Does the Proposal Have a Shot?

There’s no official draft legislation to read, so council members are not inclined to pick a side on this issue.
Council Member Andrew Lewis also seemed open to hearing the advocates out about their proposed ban. However, he expressed frustration about focusing on how to sweep instead of providing services to sanctioned encampments and building more shelter and housing. He must not have read the press release, because the coalition wants to limit sweeps to focus on those things exactly.
Council Member Dan Strauss, a pariah to many anti-sweeps advocates, said “all ideas are good,” but he would have to read the draft first. He is especially concerned about defining a sweep. To him, a removal becomes a sweep when the City removes people without shelter referrals or takes someone’s belongings without asking.
The advocates have not worked out an exact definition of a sweep, but they more or less agree with the ACLU’s definition: “the forced disbanding of encampments on public property and the removal of both unhoused people and their property from that area.”
Defining a sweep will likely be the central struggle for the council.

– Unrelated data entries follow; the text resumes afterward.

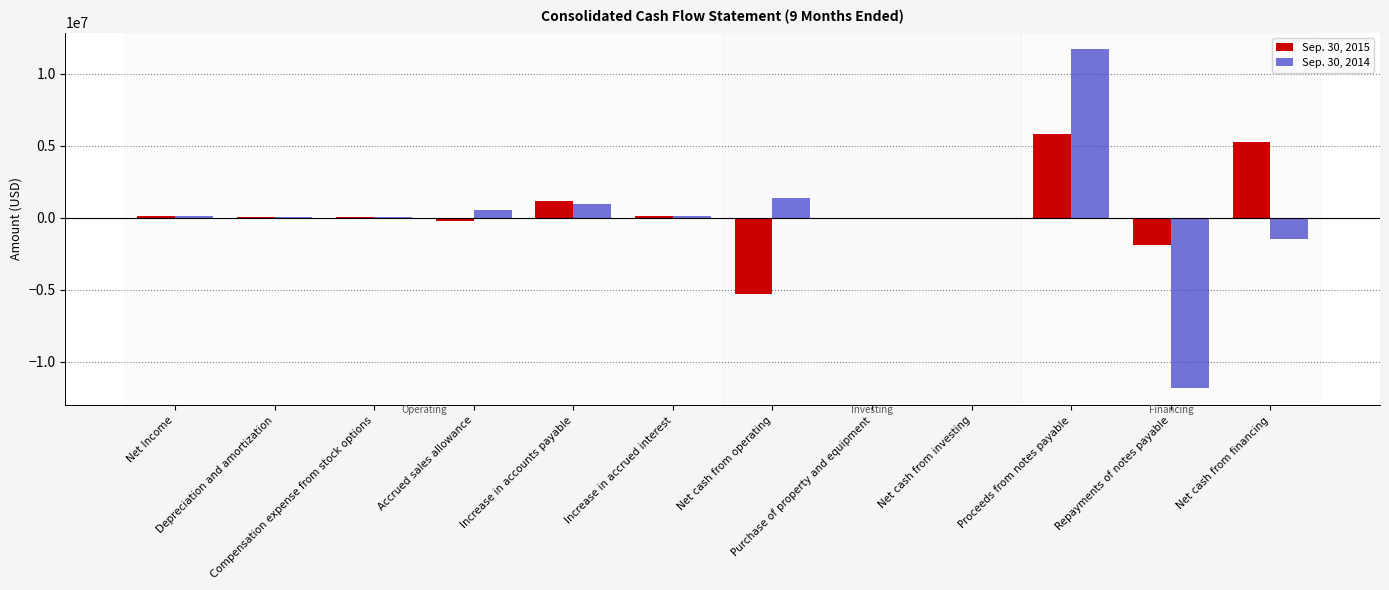

Which series has the largest range (max minus min)?

Sep. 30, 2014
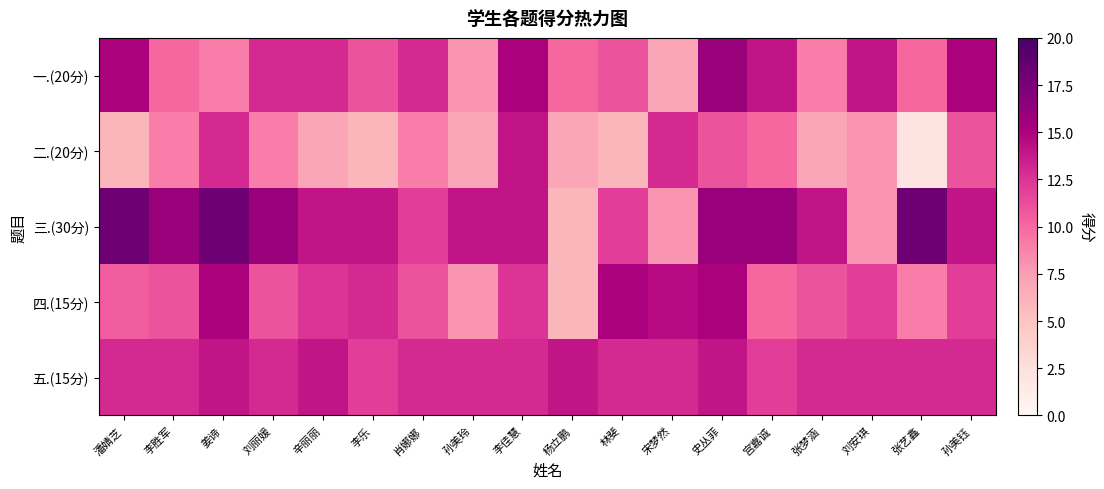

Between 辛丽丽 and 孙美钰, which series saw the biggest shift?

二.(20分)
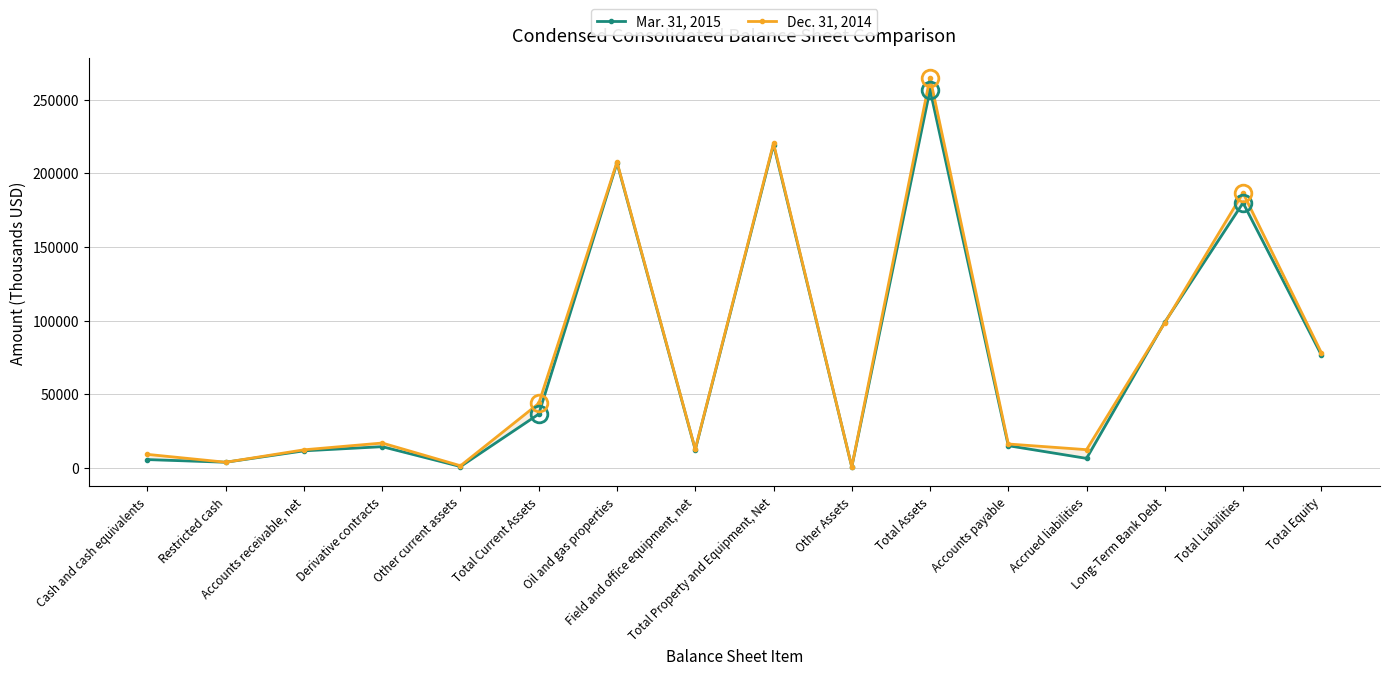

Reading left to right, extract all data points from this chart.

Mar. 31, 2015: Cash and cash equivalents=5678	Restricted cash=3877	Accounts receivable, net=11615	Derivative contracts=14436	Other current assets=948	Total Current Assets=36554	Oil and gas properties=206997	Field and office equipment, net=12356	Total Property and Equipment, Net=219353	Other Assets=722	Total Assets=256629	Accounts payable=15096	Accrued liabilities=6487	Long-Term Bank Debt=98908	Total Liabilities=179892	Total Equity=76737
Dec. 31, 2014: Cash and cash equivalents=9209	Restricted cash=3877	Accounts receivable, net=12315	Derivative contracts=16914	Other current assets=1490	Total Current Assets=43805	Oil and gas properties=207600	Field and office equipment, net=12701	Total Property and Equipment, Net=220301	Other Assets=794	Total Assets=264900	Accounts payable=16258	Accrued liabilities=12401	Long-Term Bank Debt=98490	Total Liabilities=186640	Total Equity=78260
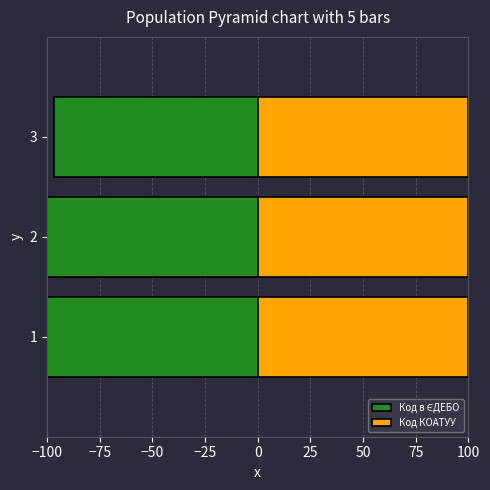

Rank the series by their average value, from highest to lowest.

Код КОАТУУ, Код в ЄДЕБО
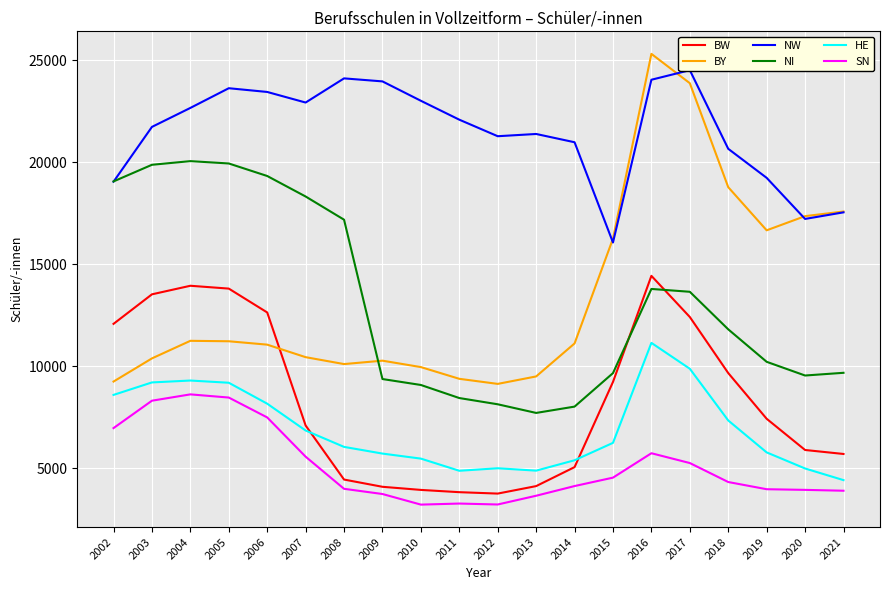

What is the difference between the maximum and minimum values in the BY series?

16187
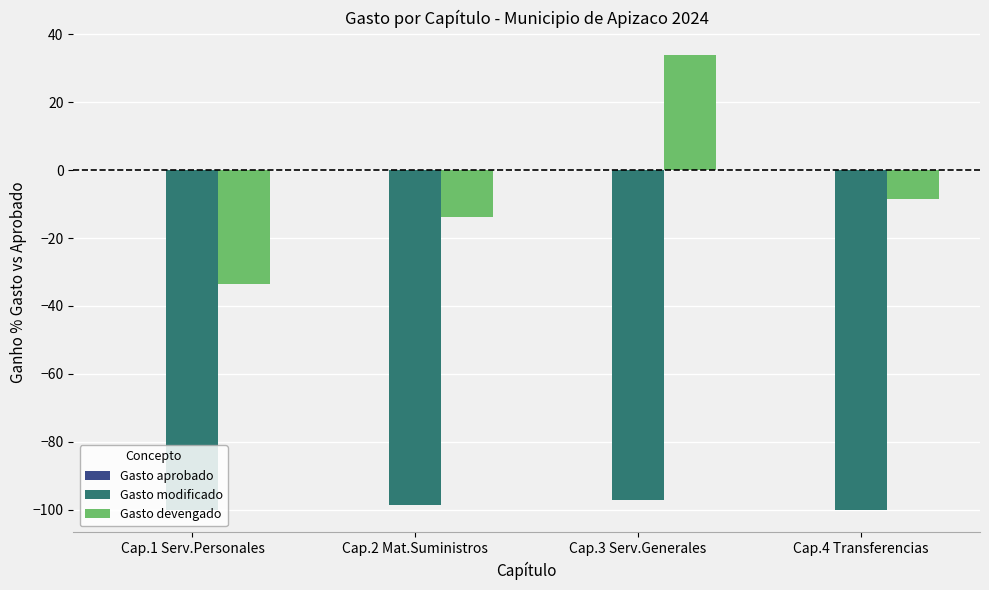

How many bars are there in each group?

2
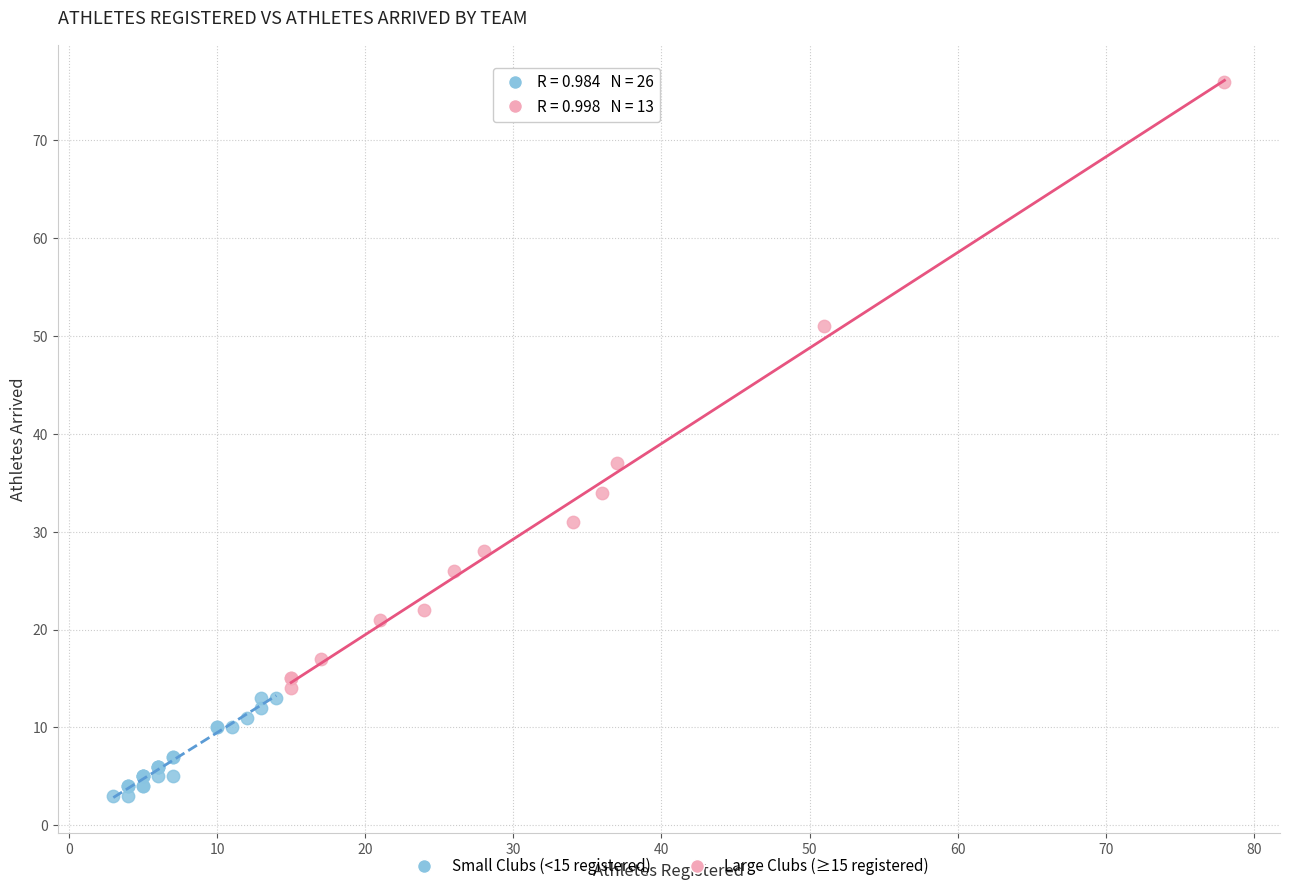

Which series reaches the minimum Y coordinate?

Small Clubs (<15 registered)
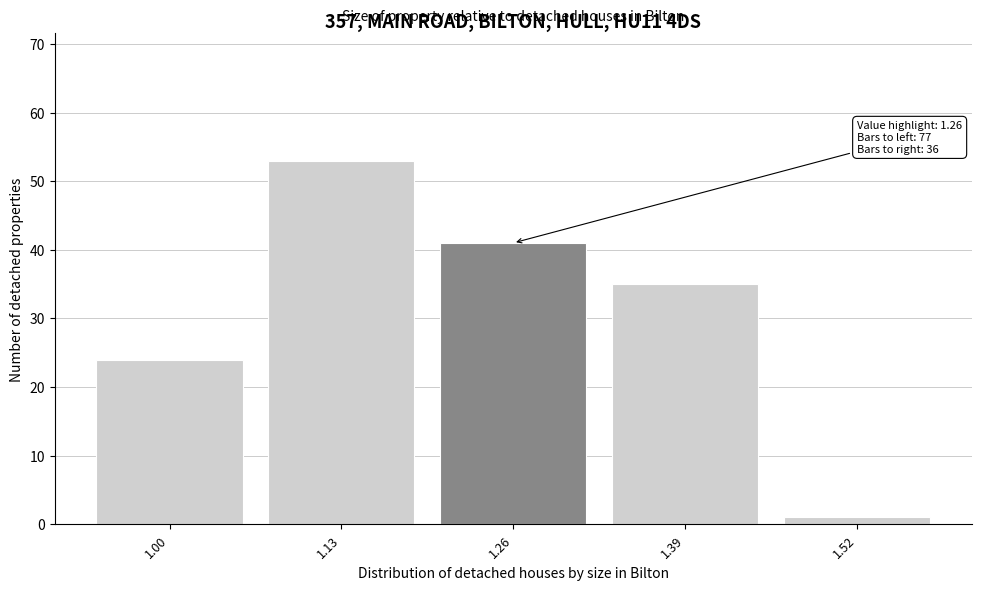

Reading left to right, what are all the values shown in this chart?

24	53	41	35	1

Even if the coalition stakes out their starting position as the ACLU’s definition, then council members will likely propose carve-outs—some for reasonable things like when a tent is in the middle of the road, and some that try to undermine the legislation altogether.
It is unclear if Harrell will take the proposal seriously, given the fact that he denies that the City sweeps at all. Besides, in a final dig at the advocates, he fell back on his life-long Seattleite schtick, suggesting that they do not know what is best for the city because they did not grow up with him. But that’s hardly their fault–all of them are at least 30 years younger than him.